Source extract START
Wednesday, April 24, 2019

     As a student of arts and design and, at the moment, about to reach the end of the first year – I found myself trying to understand my progress and development process as a student- considering all the different situations and stages I have been through this last year in relation to the school.

     Characterised by strong rhythm and diversity, the basic year forced me to be extremely versatile.

     Creativity and quick response led me to places where I had never been before and although I was very confused in the beginning, I can now understand the interconnection of all the proposals from the school and how my reaction to them should be constantly evaluated in order to keep developing as a student.

     As so, confrontation becomes incredibly important to get to know myself and, under pressure, the behavior of my body had many times to overcome the speed of thought, which means, that it was necessary to act without thinking innumerable times – which resulted in a completely different way of perception on my own work. This practice, of course, has greatly influenced my method of creation and helps when it comes to try to have an overall view on the last period of my life- which I will be doing meanwhile writing this essay.

    From this very small and summarised description of the last months as a student of an art academy I ask you to take some words that will help you to follow my thoughts throughout the essay:

  • Rhythm;
  • Diversity;
  • Versatile;
  • Creativity;
  • Interconnection;
  • Confrontation;
  • Development;
  • Behaviour of the body;
  • Method.

These words, for me, interrelate the three points I want to focus and connect: Art academies; me as a student and school furniture design. But lets start from the very beginning.
Source extract END
Work required —
Extend the essay on a student's first year at an art academy, picking up after its final sentence. The records have no connection to the essay above.
Supplied material START
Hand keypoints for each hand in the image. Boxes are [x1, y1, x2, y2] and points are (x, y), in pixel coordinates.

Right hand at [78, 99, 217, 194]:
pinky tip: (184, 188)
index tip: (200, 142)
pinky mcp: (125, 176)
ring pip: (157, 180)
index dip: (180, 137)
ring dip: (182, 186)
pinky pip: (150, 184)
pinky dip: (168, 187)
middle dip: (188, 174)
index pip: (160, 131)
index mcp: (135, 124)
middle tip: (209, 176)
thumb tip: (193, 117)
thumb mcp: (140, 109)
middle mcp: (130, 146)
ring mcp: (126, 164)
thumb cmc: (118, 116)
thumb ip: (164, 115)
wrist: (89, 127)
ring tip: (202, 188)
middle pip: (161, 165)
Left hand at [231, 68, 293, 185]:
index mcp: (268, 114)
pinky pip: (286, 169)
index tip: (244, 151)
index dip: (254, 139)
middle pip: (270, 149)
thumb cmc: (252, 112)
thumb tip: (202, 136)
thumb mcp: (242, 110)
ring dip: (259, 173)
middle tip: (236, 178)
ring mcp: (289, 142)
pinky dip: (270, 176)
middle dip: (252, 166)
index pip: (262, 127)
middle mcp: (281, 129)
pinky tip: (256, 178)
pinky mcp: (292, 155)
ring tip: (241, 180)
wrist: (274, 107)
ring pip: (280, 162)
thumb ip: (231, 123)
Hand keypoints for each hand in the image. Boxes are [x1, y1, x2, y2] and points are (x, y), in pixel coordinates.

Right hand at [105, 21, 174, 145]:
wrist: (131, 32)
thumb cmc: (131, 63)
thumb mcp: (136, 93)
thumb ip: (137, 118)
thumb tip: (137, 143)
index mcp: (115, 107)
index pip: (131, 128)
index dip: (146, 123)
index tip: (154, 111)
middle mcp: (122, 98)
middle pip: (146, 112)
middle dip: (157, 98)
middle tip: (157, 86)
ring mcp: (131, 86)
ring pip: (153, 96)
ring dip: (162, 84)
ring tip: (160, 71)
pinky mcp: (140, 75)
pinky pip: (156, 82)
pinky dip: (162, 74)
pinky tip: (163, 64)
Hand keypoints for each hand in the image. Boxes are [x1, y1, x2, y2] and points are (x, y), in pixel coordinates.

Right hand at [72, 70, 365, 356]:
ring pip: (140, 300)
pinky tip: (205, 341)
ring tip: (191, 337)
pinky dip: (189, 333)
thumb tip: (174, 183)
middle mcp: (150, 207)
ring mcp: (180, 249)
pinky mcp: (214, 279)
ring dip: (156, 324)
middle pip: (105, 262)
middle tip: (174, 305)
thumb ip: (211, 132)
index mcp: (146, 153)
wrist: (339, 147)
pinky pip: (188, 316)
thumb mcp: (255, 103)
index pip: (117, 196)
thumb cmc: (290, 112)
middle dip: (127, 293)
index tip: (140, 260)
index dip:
Supplied material END
Output for this task —
     Art as an educational practice emerged in the 16th century in Italy, and has since evolved in many directions. Artistic teaching has been constantly changing and responsible for the emergence and development of multiple movements and new artistic practices that grow from the urge of the artists and and the society. As so, methods used in art schools have been transformed side by side with the whole society and its needs. 

     Throughout all these years many academies have been important for the development of various names that have become part of world history. Thus, certainly, the school where each one of them studied, had a great impact in their own artistic practice. Aiming for the same to happen to me, when I decided to study arts, I promised myself that I would try to find a place that would truly satisfy my needs and where the thought that moves the school would meet my own way of thinking.

     The academies have become places where learning is fundamental but, over time, the way the disciplines are taught to the students is in constant transformation- what results in a huge variation of methods used in artistic teaching.

Therefore, my task of finding the place where I wanted to develop my practice as a potential artist had to be even more cautious and I had to get to know as much as I could about the schools to which I could apply without studying there.

     After much research, I ended up leaving my home country, Portugal, in search of something that seemed appropriate to me and I ended up enrolling in the Gerrit Rietveld Academie in search of a more adapted teaching to my ideas and to my way of producing.

     Surrounded by different ways of thinking and materializing ideas, I was immediately enthusiastic about the reality that surrounded me. The contemporaneity and versatility of the teaching of each one of the teachers has proven the ideas that I brought with me from Portugal. It is very important to have the school as a safe space where all ideas are respected; Where the concept is valued and experimentation has no limits. The unlimited access to the workshops gives creativity to the students and the consideration of the creation process by the teachers and colleagues makes me believe in several methodologies that open up a huge range of possibilities to each project that I develop.

     While considering all this I realized how similar the school I was studying was to one of the most important schools in the art and design history which I always had as a great example of education techniques: the Bauhaus.So there has grown an even greater interest for this fascinating school. Now, living even closer to where everything happened geographically, I have managed to get more and more acquainted with its history.

     After some research, I have come to understand that the way the Bauhaus developed and educated its students was more than a teaching method. It is perhaps a method of production and creation that is directly related to one’s own method of living.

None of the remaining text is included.